• [TASK BRIEF] Print each entry word for word.

(Stored data entries)
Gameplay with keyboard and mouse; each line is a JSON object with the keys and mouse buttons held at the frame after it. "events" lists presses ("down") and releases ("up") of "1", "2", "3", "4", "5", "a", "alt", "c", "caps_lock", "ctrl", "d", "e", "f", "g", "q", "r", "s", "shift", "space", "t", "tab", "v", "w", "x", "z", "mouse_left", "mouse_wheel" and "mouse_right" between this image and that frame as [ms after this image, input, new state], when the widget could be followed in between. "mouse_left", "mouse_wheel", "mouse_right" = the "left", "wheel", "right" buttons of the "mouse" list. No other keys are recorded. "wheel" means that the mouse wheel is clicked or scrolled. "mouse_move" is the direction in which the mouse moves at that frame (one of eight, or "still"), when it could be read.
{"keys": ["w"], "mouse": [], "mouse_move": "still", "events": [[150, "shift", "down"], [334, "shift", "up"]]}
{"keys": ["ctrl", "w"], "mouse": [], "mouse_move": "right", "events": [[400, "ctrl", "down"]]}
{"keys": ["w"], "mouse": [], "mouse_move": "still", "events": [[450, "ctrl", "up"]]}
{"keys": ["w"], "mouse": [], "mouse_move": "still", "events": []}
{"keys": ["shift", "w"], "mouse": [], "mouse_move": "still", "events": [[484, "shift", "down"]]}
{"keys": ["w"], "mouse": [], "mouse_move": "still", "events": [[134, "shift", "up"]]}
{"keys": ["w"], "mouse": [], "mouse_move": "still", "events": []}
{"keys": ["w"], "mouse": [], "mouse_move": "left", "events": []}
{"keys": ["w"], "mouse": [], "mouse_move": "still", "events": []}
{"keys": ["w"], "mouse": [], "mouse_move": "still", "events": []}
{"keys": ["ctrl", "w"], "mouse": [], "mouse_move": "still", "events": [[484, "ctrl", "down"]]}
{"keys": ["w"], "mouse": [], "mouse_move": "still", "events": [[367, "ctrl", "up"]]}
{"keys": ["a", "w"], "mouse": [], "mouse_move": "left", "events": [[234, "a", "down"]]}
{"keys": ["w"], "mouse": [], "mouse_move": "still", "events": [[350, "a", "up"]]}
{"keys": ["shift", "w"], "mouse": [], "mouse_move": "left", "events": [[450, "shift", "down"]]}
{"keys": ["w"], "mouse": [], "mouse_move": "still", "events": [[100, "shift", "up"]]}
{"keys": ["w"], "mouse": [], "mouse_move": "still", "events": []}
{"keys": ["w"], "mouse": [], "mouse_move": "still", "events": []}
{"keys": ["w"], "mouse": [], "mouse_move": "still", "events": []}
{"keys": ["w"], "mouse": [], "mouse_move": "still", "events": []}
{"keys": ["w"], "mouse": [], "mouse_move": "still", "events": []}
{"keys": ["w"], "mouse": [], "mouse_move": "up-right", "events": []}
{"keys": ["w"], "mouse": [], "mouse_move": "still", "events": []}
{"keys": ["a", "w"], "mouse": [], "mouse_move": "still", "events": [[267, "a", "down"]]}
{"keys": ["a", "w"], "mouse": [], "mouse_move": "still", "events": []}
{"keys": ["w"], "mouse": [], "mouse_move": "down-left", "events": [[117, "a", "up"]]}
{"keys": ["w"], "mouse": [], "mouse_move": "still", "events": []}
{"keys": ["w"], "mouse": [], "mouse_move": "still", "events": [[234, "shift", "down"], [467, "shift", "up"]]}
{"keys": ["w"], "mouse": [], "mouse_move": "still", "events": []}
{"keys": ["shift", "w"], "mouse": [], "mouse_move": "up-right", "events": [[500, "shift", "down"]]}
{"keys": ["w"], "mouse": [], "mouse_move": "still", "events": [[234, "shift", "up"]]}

• [EXERCISE ANSWER]
Gameplay with keyboard and mouse; each line is a JSON object with the keys and mouse buttons held at the frame after it. "events" lists presses ("down") and releases ("up") of "1", "2", "3", "4", "5", "a", "alt", "c", "caps_lock", "ctrl", "d", "e", "f", "g", "q", "r", "s", "shift", "space", "t", "tab", "v", "w", "x", "z", "mouse_left", "mouse_wheel" and "mouse_right" between this image and that frame as [ms after this image, input, new state], when the widget could be followed in between. "mouse_left", "mouse_wheel", "mouse_right" = the "left", "wheel", "right" buttons of the "mouse" list. No other keys are recorded. "wheel" means that the mouse wheel is clicked or scrolled. "mouse_move" is the direction in which the mouse moves at that frame (one of eight, or "still"), when it could be read.
{"keys": ["w"], "mouse": [], "mouse_move": "still", "events": [[150, "shift", "down"], [334, "shift", "up"]]}
{"keys": ["ctrl", "w"], "mouse": [], "mouse_move": "right", "events": [[400, "ctrl", "down"]]}
{"keys": ["w"], "mouse": [], "mouse_move": "still", "events": [[450, "ctrl", "up"]]}
{"keys": ["w"], "mouse": [], "mouse_move": "still", "events": []}
{"keys": ["shift", "w"], "mouse": [], "mouse_move": "still", "events": [[484, "shift", "down"]]}
{"keys": ["w"], "mouse": [], "mouse_move": "still", "events": [[134, "shift", "up"]]}
{"keys": ["w"], "mouse": [], "mouse_move": "still", "events": []}
{"keys": ["w"], "mouse": [], "mouse_move": "left", "events": []}
{"keys": ["w"], "mouse": [], "mouse_move": "still", "events": []}
{"keys": ["w"], "mouse": [], "mouse_move": "still", "events": []}
{"keys": ["ctrl", "w"], "mouse": [], "mouse_move": "still", "events": [[484, "ctrl", "down"]]}
{"keys": ["w"], "mouse": [], "mouse_move": "still", "events": [[367, "ctrl", "up"]]}
{"keys": ["a", "w"], "mouse": [], "mouse_move": "left", "events": [[234, "a", "down"]]}
{"keys": ["w"], "mouse": [], "mouse_move": "still", "events": [[350, "a", "up"]]}
{"keys": ["shift", "w"], "mouse": [], "mouse_move": "left", "events": [[450, "shift", "down"]]}
{"keys": ["w"], "mouse": [], "mouse_move": "still", "events": [[100, "shift", "up"]]}
{"keys": ["w"], "mouse": [], "mouse_move": "still", "events": []}
{"keys": ["w"], "mouse": [], "mouse_move": "still", "events": []}
{"keys": ["w"], "mouse": [], "mouse_move": "still", "events": []}
{"keys": ["w"], "mouse": [], "mouse_move": "still", "events": []}
{"keys": ["w"], "mouse": [], "mouse_move": "still", "events": []}
{"keys": ["w"], "mouse": [], "mouse_move": "up-right", "events": []}
{"keys": ["w"], "mouse": [], "mouse_move": "still", "events": []}
{"keys": ["a", "w"], "mouse": [], "mouse_move": "still", "events": [[267, "a", "down"]]}
{"keys": ["a", "w"], "mouse": [], "mouse_move": "still", "events": []}
{"keys": ["w"], "mouse": [], "mouse_move": "down-left", "events": [[117, "a", "up"]]}
{"keys": ["w"], "mouse": [], "mouse_move": "still", "events": []}
{"keys": ["w"], "mouse": [], "mouse_move": "still", "events": [[234, "shift", "down"], [467, "shift", "up"]]}
{"keys": ["w"], "mouse": [], "mouse_move": "still", "events": []}
{"keys": ["shift", "w"], "mouse": [], "mouse_move": "up-right", "events": [[500, "shift", "down"]]}
{"keys": ["w"], "mouse": [], "mouse_move": "still", "events": [[234, "shift", "up"]]}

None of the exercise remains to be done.